The Sentinel is weird because Scarlet Witch taught him to know fear and terror during a previous battle with the Avengers, so now he’s on a mission to kill everyone with super powers. Howard tries to explain that his ability to sheet water off of his feathers is not a super power, but the Sentinel keeps trying to kill them anyway. Then Scout, a golden lady on a stylized surfboard who once sought to be Galactus’ herald shows up to save the day. Her point made, Howard and Beverly part ways, but not before Scout just talks and talks and talks. I bet she’s one of those people that gets like super hyper after an orgasm, just jumps up and starts doing the dishes or talking about her time in summer camp or something. Scout takes Howard back to New York City, and after they depart we see Beverly walk outside and levitate with a purple glow, a super power she got from being doused in some chemicals during an adventure with Howard the Duck.

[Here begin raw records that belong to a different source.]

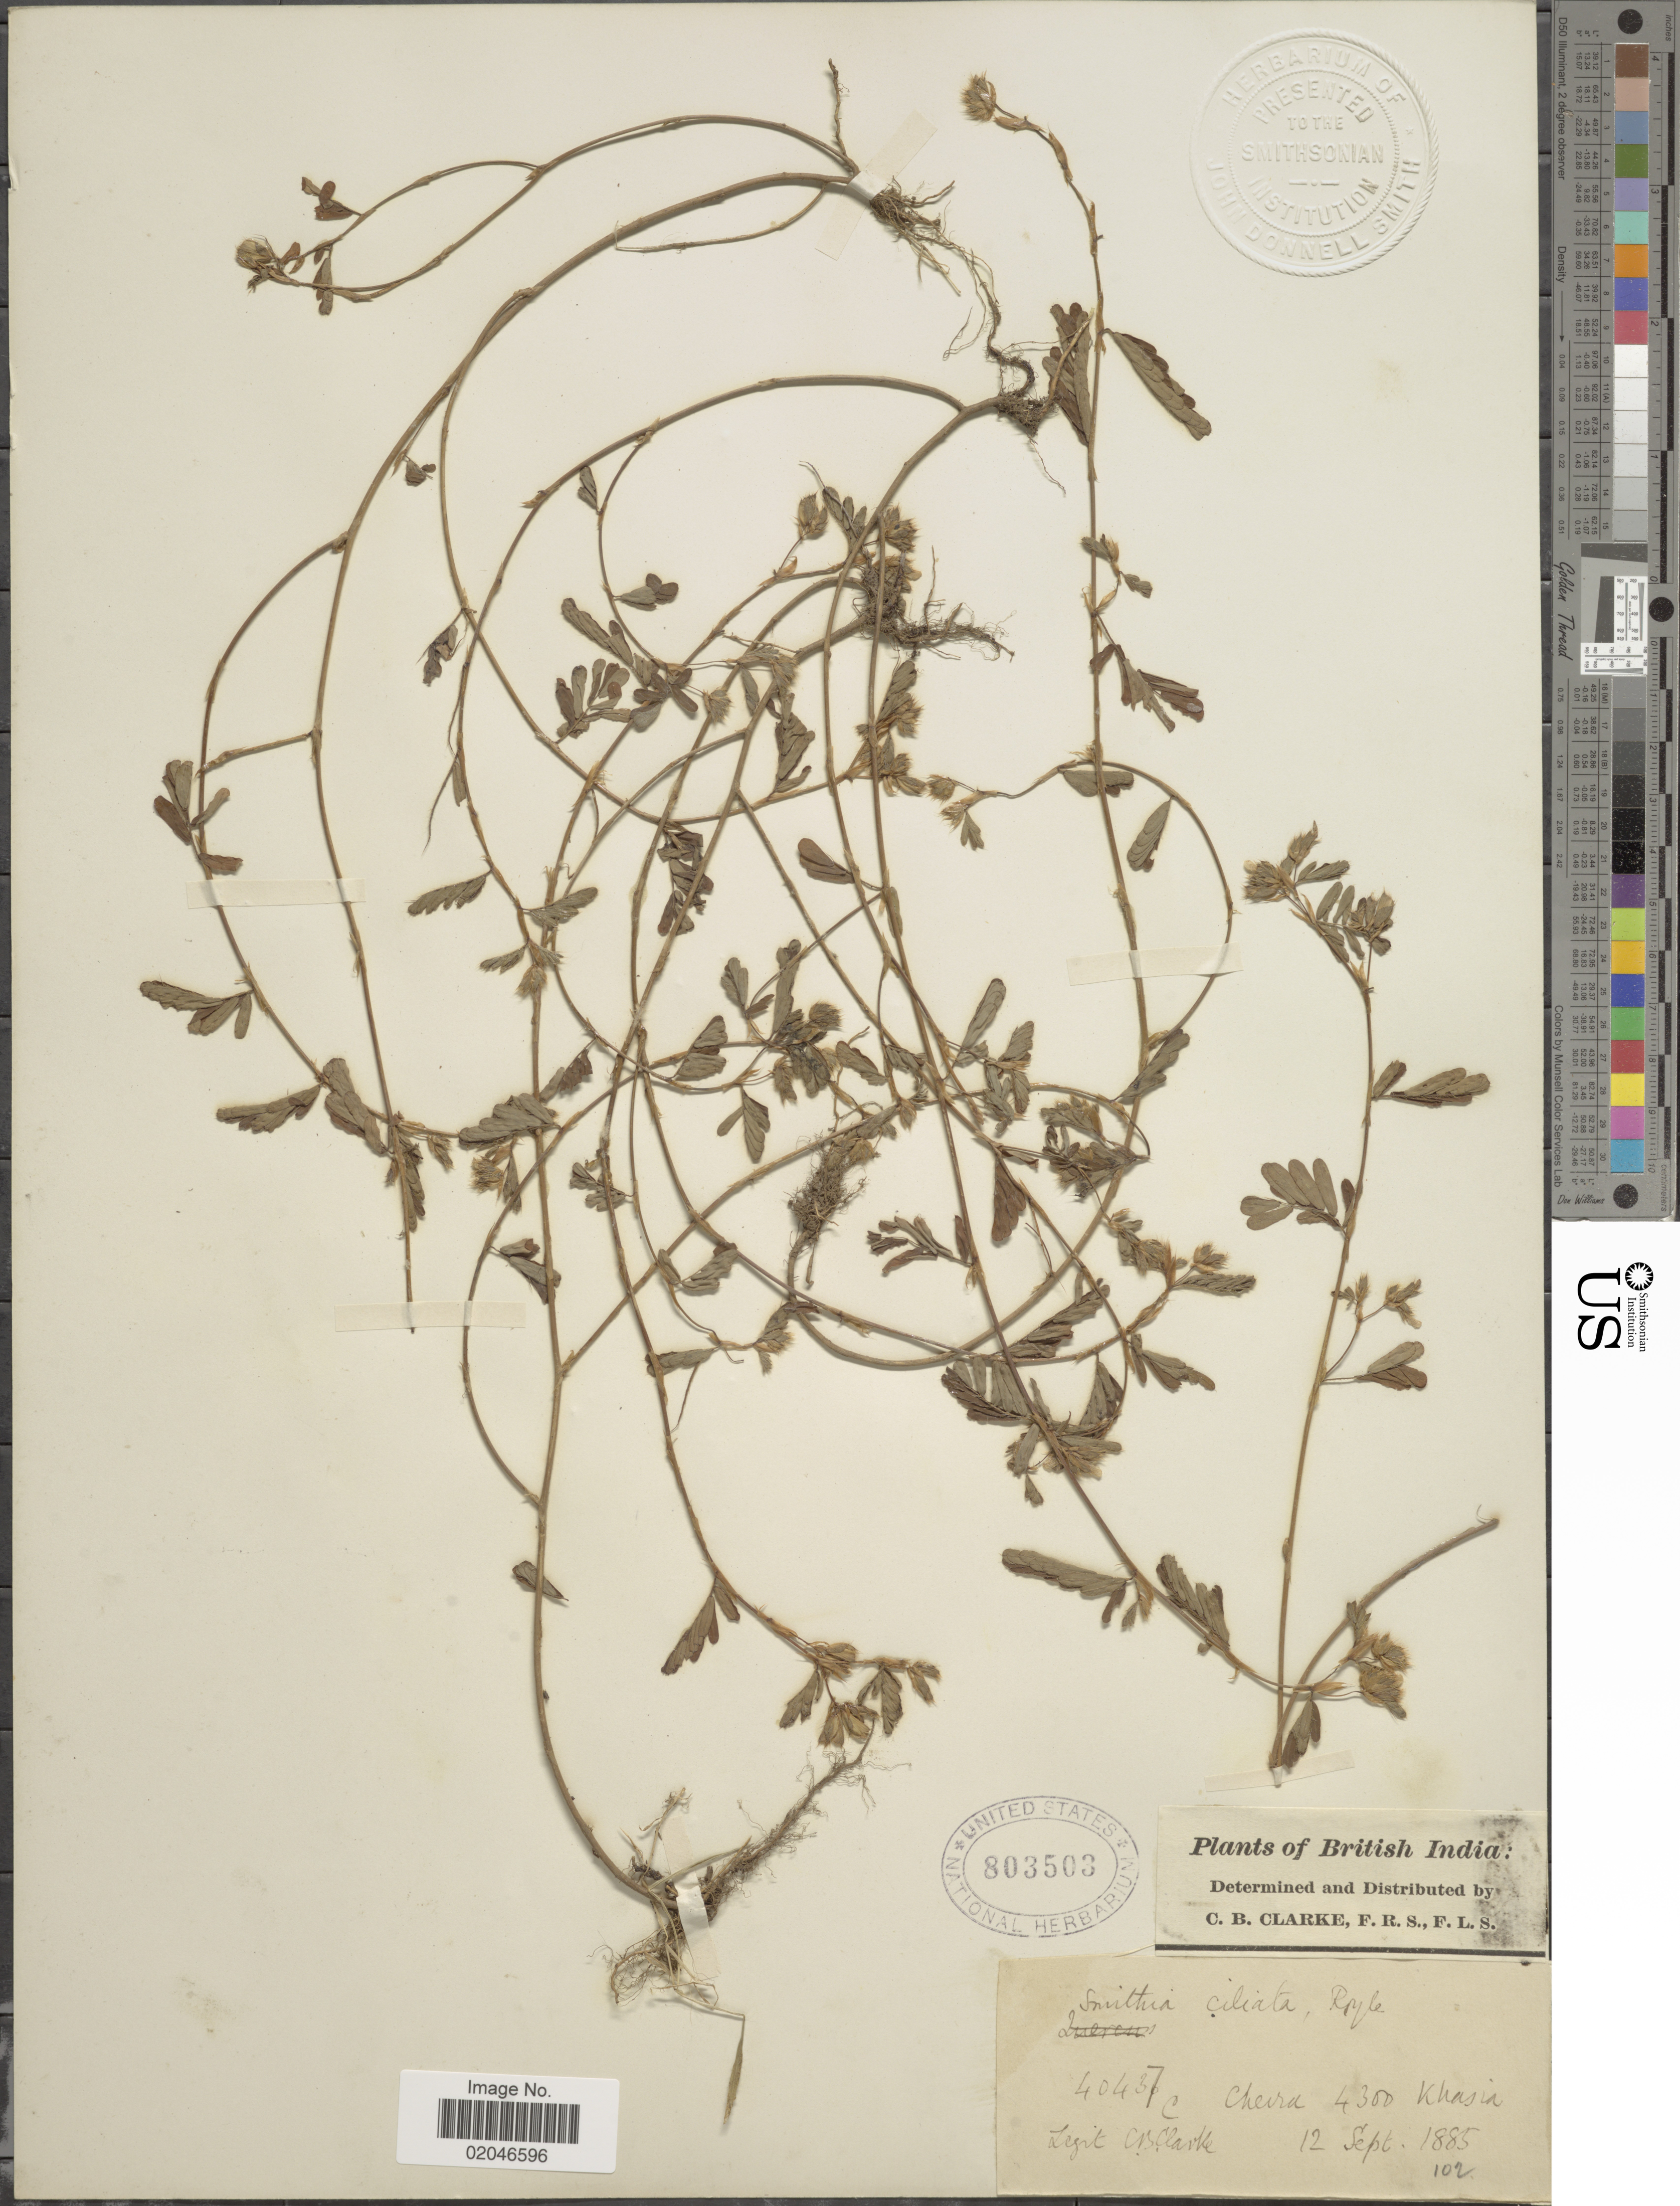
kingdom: Plantae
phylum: Tracheophyta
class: Magnoliopsida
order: Fabales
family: Fabaceae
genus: Smithia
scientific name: Smithia ciliata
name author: Royle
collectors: C. B. Clarke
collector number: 40437C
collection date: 1885-09-12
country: India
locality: British India, Cheirra, Khasia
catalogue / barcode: US 803503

Huh? Oh yeah, at the very end there’s a teaser where Lea Thompson wants to hire Howard to find a missing person. Yes, the real Lea Thompson. I’m not going to reveal who the missing person is. We’ll all figure it out next issue, or not.
Sheesh lady. Give it a rest, already!

This was a dull, self-referential issue that advanced a plot from thirty years ago, instead of the story at hand. The art by Quinones is, as always, fantastic, but they are mainly fantastic renderings of a woman and a humanoid duck talking. I found myself really disinvested in the story, and when the Sentinel showed up I felt like there was nothing really at stake. I didn’t care about this failed friendship, and I didn’t really care what happened to Beverly, who I’d only just met for all intents and purposes. I mean, she was perfectly nice, and I certainly got her point about Howard being an abrasive jerk, but it wasn’t like I was gripped to know whether or not this veritable stranger would be okay. Frankly, I was more interested in the dog. What’s his story?

Bits and Pieces:

If you thought the love between a man-duck and his estranged companion a thing of pure beauty, well you might be right. But it's also very boring. This issue is an awkward back-and-forth between a narcissist and a dilettante, and I'm not sure whose side I care about less. The artwork is really solid throughout, though there's not much of interest to draw until the final panel. I enjoyed the flashback scenes done in the pulp paper comics style, a Marvel mainstay. And I like it every time I see it!